I am using UIWebView in an iOS app to play YouTube videos but to provide native experience, I've implemented playback controls using UIKit. So the UIWebView is only used to display video.
I've also implemented -remoteControlReceivedWithEvent:
to allow control from Control Center and controller buttons on earphones. But it seems that UIWebView automatically handles remote control events from the earphones. This is a problem because when you toggle play/pause, my code would pause the video and then UIWebView will toggle it again to play the video.
Is there anyway to prevent this from happening?
Related issue is that UIWebView
tries to set "Now Playing" information to MPNowPlayingInfoCenter
which is also done by my code.
I encountered same kind of issue with my app which playbacks audio using AVAudioPlayer
.
This app displays current audio info in MPNowPlayingInfoCenter
during playback.
My requirement was to display an html5 video advert (with audio) inside a webview on top my player.
First i used only UIWebView
as i needed to support iOS7 but i met a lot of issues, one of them was MPNowPlayingInfoCenter
that displays url of ad video in place of current native audio playback.
I tried several solutions such as method swizzling on UIWebView
without any success.
I found only one solution that works for me: use WKWebView
by default instead of UIWebView
web container. HTML5 video playback will not interact anymore with MPNowPlayingInfoCenter
, i had to support also iOS7 so i created a wrapper class to switch between UIWebView
(with still the issue) on iOS7 and WKWebView
from iOS8 and more.
Hope this helps.
I ran into this question while trying to solve somewhat the reverse problem: I added a UIWebView to an app and remote control events were not working when the UIWeb view was on display, but worked elsewhere in the app.
In my case the solution was to add these 3 methods, which are present on all other view controllers in my app, to the controller of my new UIWebView:
- (void) viewDidAppear:(BOOL)animated {
[self becomeFirstResponder];
}
- (void)viewWillDisappear:(BOOL)animated {
[super viewWillDisappear:animated];
[self resignFirstResponder];
}
-(void)remoteControlReceivedWithEvent:(UIEvent *)event {
// Logic to handle remote control events
}
From this, I suspect that you can prevent your UIWebView from handling remote control events by doing one of two things:
1. Include logic in the remoteControlReceivedWithEvent to ignore the remote control events you don't want handled.
2. Have your UIWebView resign being the first responder by calling resignFirstResponder in the viewDidAppear method of the controller.

▶ [Supplied material]:
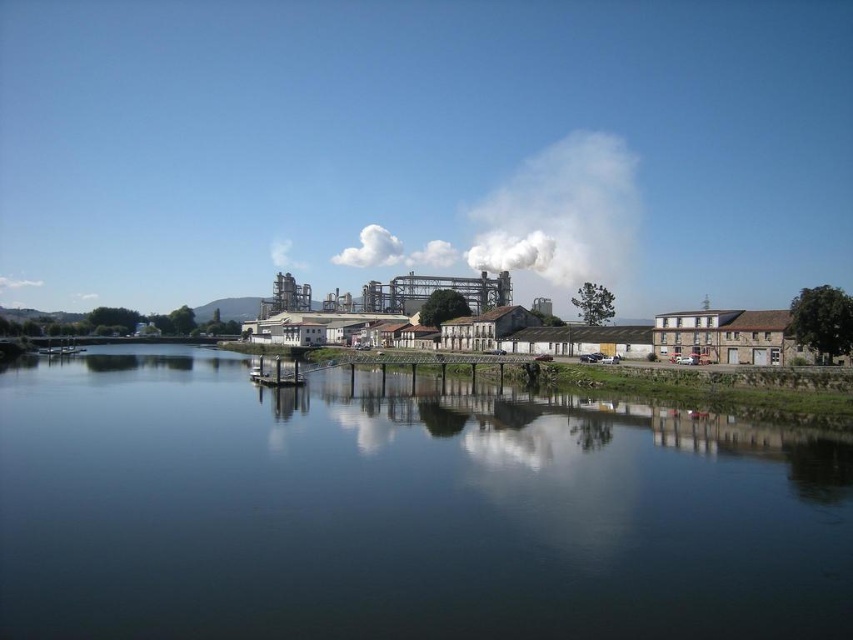
You are standing at the edge of the river and want to place a 40 meter long floating dock. The dock must be placed from the dark blue water at center to the industrial buildings on the right. Will the dock fit?

The distance between the dark blue water at center and the industrial buildings on the right is 39.04 meters. Since the dock is 40 meters long, it will not fit as it is longer than the available space.

You are a photographer planning to capture the industrial complex and its reflection in the river. Based on the scene, which object, the dark blue water at center or the white smoke at upper center, is positioned lower in the image?

The dark blue water at center is positioned lower in the image than the white smoke at upper center because the description states that the dark blue water at center is not as tall as the white smoke at upper center.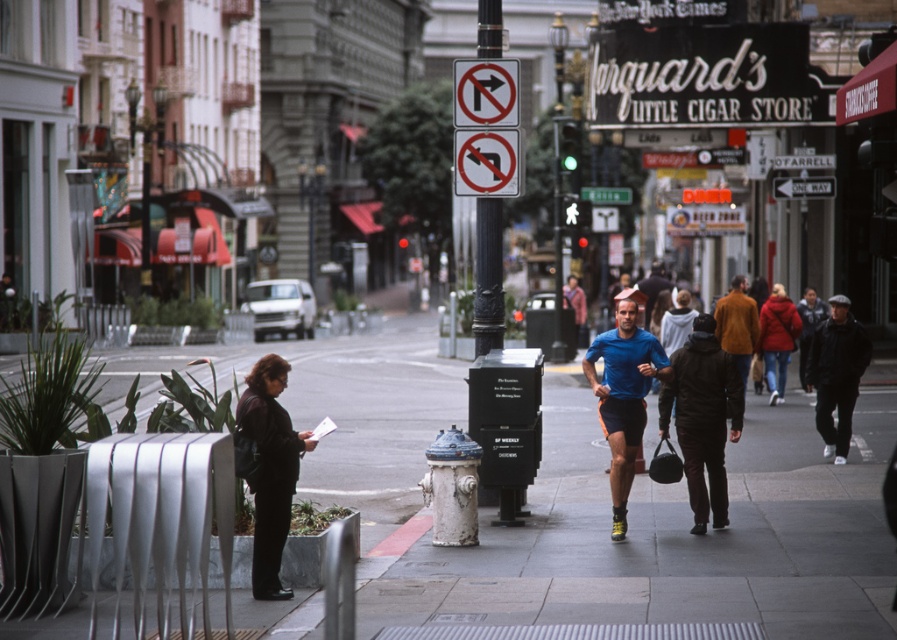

▶ [Prompt 1]: Translate this sentence from the UIWebView discussion into Spanish: "But it seems that UIWebView automatically handles remote control events from the earphones."
▶ [Prompt 2]: Please transcribe the stretch of the UIWebView discussion from "I ran into this" through "don't want handled.".
Work from the UIWebView discussion alone.

▶ [Problem solution 1]: Pero parece que UIWebView gestiona automáticamente los eventos de control remoto de los auriculares.

▶ [Problem solution 2]:
I ran into this question while trying to solve somewhat the reverse problem: I added a UIWebView to an app and remote control events were not working when the UIWeb view was on display, but worked elsewhere in the app.
In my case the solution was to add these 3 methods, which are present on all other view controllers in my app, to the controller of my new UIWebView:
- (void) viewDidAppear:(BOOL)animated {
[self becomeFirstResponder];
}
- (void)viewWillDisappear:(BOOL)animated {
[super viewWillDisappear:animated];
[self resignFirstResponder];
}
-(void)remoteControlReceivedWithEvent:(UIEvent *)event {
// Logic to handle remote control events
}
From this, I suspect that you can prevent your UIWebView from handling remote control events by doing one of two things:
1. Include logic in the remoteControlReceivedWithEvent to ignore the remote control events you don't want handled.